Networks

In class we discussed the small-world phenomenon, also known as the “six degrees of separation,” which is the fact that groups in a social network can be connected by very short paths. In particular, Chapter 20 of the book describes a model that supports the small-world phenomenon. This model, known as the Watts-Strogatz model, proposes a hybrid structure of nodes consisting of a small amount of randomness sprinkled onto an underlying structured pattern. The structured patterns results from homophilous links between the nodes (which arise when one connects to others that are like oneself). The “randomness” emerges from weak ties between the nodes. These weak ties play a large role in the small-world phenomenon, and the Watts-Strogatz model shows that introducing merely a small amount of randomness is sufficient to make a “small” network in which there are short paths between every pair of nodes.
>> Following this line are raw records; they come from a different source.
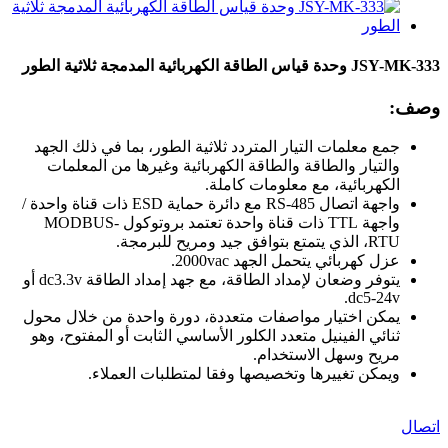
JSY-MK-333 وحدة قياس الطاقة الكهربائية المدمجة ثلاثية الطور
وصف:
جمع معلمات التيار المتردد ثلاثية الطور، بما في ذلك الجهد
والتيار والطاقة والطاقة الكهربائية وغيرها من المعلمات
الكهربائية، مع معلومات كاملة.
واجهة اتصال RS-485 مع دائرة حماية ESD ذات قناة واحدة /
واجهة TTL ذات قناة واحدة تعتمد بروتوكول MODBUS-
RTU، الذي يتمتع بتوافق جيد ومريح للبرمجة.
عزل كهربائي يتحمل الجهد 2000vac.
يتوفر وضعان لإمداد الطاقة، مع جهد إمداد الطاقة dc3.3v أو
dc5-24v.
يمكن اختيار مواصفات متعددة، دورة واحدة من خلال محول
ثنائي الفينيل متعدد الكلور الأساسي الثابت أو المفتوح، وهو
مريح وسهل الاستخدام.
ويمكن تغييرها وتخصيصها وفقا لمتطلبات العملاء.
اتصال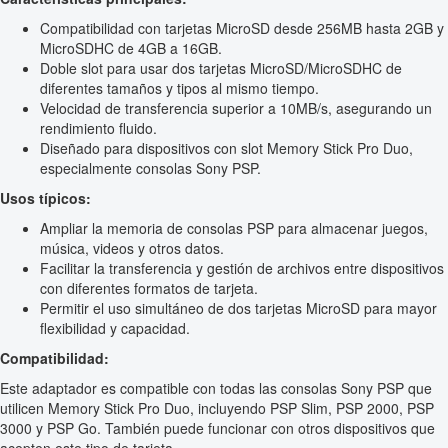
Compatibilidad con tarjetas MicroSD desde 256MB hasta 2GB y
MicroSDHC de 4GB a 16GB.
Doble slot para usar dos tarjetas MicroSD/MicroSDHC de
diferentes tamaños y tipos al mismo tiempo.
Velocidad de transferencia superior a 10MB/s, asegurando un
rendimiento fluido.
Diseñado para dispositivos con slot Memory Stick Pro Duo,
especialmente consolas Sony PSP.
Usos típicos:
Ampliar la memoria de consolas PSP para almacenar juegos,
música, videos y otros datos.
Facilitar la transferencia y gestión de archivos entre dispositivos
con diferentes formatos de tarjeta.
Permitir el uso simultáneo de dos tarjetas MicroSD para mayor
flexibilidad y capacidad.
Compatibilidad:
Este adaptador es compatible con todas las consolas Sony PSP que
utilicen Memory Stick Pro Duo, incluyendo PSP Slim, PSP 2000, PSP
3000 y PSP Go. También puede funcionar con otros dispositivos que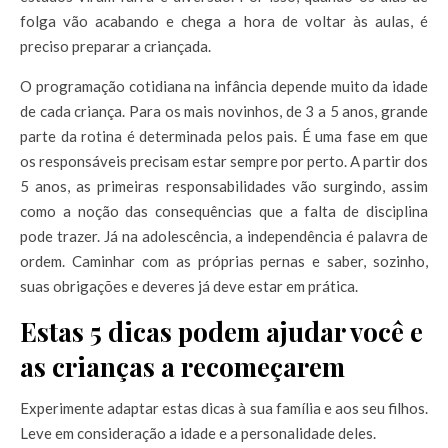
folga vão acabando e chega a hora de voltar às aulas, é
preciso preparar a criançada.
O programação cotidiana na infância depende muito da idade
de cada criança. Para os mais novinhos, de 3 a 5 anos, grande
parte da rotina é determinada pelos pais. É uma fase em que
os responsáveis precisam estar sempre por perto. A partir dos
5 anos, as primeiras responsabilidades vão surgindo, assim
como a noção das consequências que a falta de disciplina
pode trazer. Já na adolescência, a independência é palavra de
ordem. Caminhar com as próprias pernas e saber, sozinho,
suas obrigações e deveres já deve estar em prática.
Estas 5 dicas podem ajudar você e
as crianças a recomeçarem
Experimente adaptar estas dicas à sua família e aos seu filhos.
Leve em consideração a idade e a personalidade deles.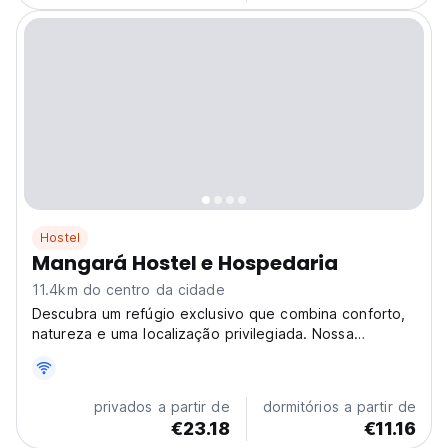
Hostel
Mangará Hostel e Hospedaria
11.4km do centro da cidade
Descubra um refúgio exclusivo que combina conforto,
natureza e uma localização privilegiada. Nossa
propriedade oferece aos hóspedes da suíte privativa
o serviço de café da manhã incluso, garantindo uma
experiência completa desde o início do dia.
privados a partir de
dormitórios a partir de
Localizada...
€23.18
€11.16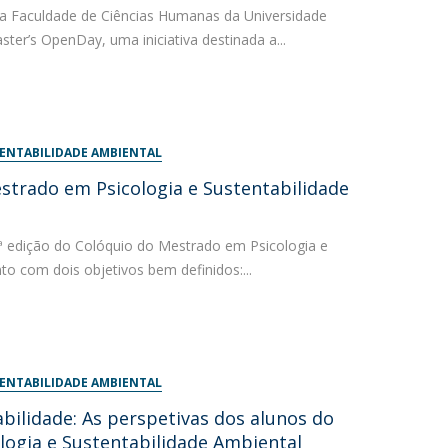
 a Faculdade de Ciências Humanas da Universidade
ster’s OpenDay, uma iniciativa destinada a...
TENTABILIDADE AMBIENTAL
strado em Psicologia e Sustentabilidade
.ª edição do Colóquio do Mestrado em Psicologia e
to com dois objetivos bem definidos:...
TENTABILIDADE AMBIENTAL
bilidade: As perspetivas dos alunos do
ogia e Sustentabilidade Ambiental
A key component to the Watts-Strogatz model is the concept of range, applied to the links between nodes. The range of a particular link connecting two nodes is the length of the shortest path between these nodes if the link is absent. A central component to this model is the idea that the shortest paths between nodes are attributed to long-range links (i.e. links between two nodes that would have a long shortest-path if the link is not there).
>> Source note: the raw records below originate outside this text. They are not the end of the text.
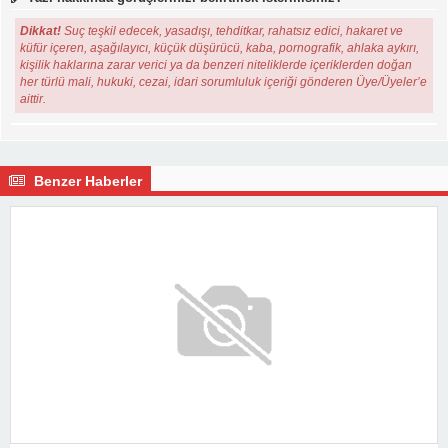
Dikkat!
Suç teşkil edecek, yasadışı, tehditkar, rahatsız edici, hakaret ve
küfür içeren, aşağılayıcı, küçük düşürücü, kaba, pornografik, ahlaka aykırı,
kişilik haklarına zarar verici ya da benzeri niteliklerde içeriklerden doğan
her türlü mali, hukuki, cezai, idari sorumluluk içeriği gönderen Üye/Üyeler’e
aittir.
Benzer Haberler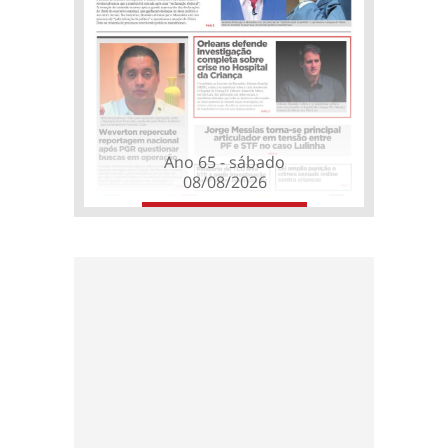
Ano 65 - sábado
08/08/2026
However, in the article “Range-based attack on links in scale-free networks,” Motter, Nishikawa, and Lai question if long-range links are also responsible for the small-world phenomenon in scale-free networks. These are networks with the property that the number of links k originating from a given node exhibits a power law distribution . The probability of linking to a node in a scale-free network is proportional to the number of existing links that node has. There are many examples of scale-free networks in science and engineering, such as the network of web pages or the U.S. power grid. Example diagrams of random versus scale-free networks are shown below:

Based off of the Watts-Strogatz model and theories around small networks and long-range weak ties, the authors hypothesized that the short connectivity of scale-free networks would also result from long-range weak ties. To examine this, the authors studied range-based attacks on links in generated scale-free networks. They found that unlike random networks, scale-free networks are more sensitive to attacks on short-range than on long-range links. The implication of this finding is that short-range links are the crucial component of communication between nodes in scale-free networks, rather than long-range ones. The authors explain this finding by addressing the notion of load. In particular, the load of a link is the the number of shortest paths passing through the link. The study found that short-range links usually have the highest load. So, for scale-free networks, the load and range of a link are important factors to consider when addressing the small-scale phenomenon of the network.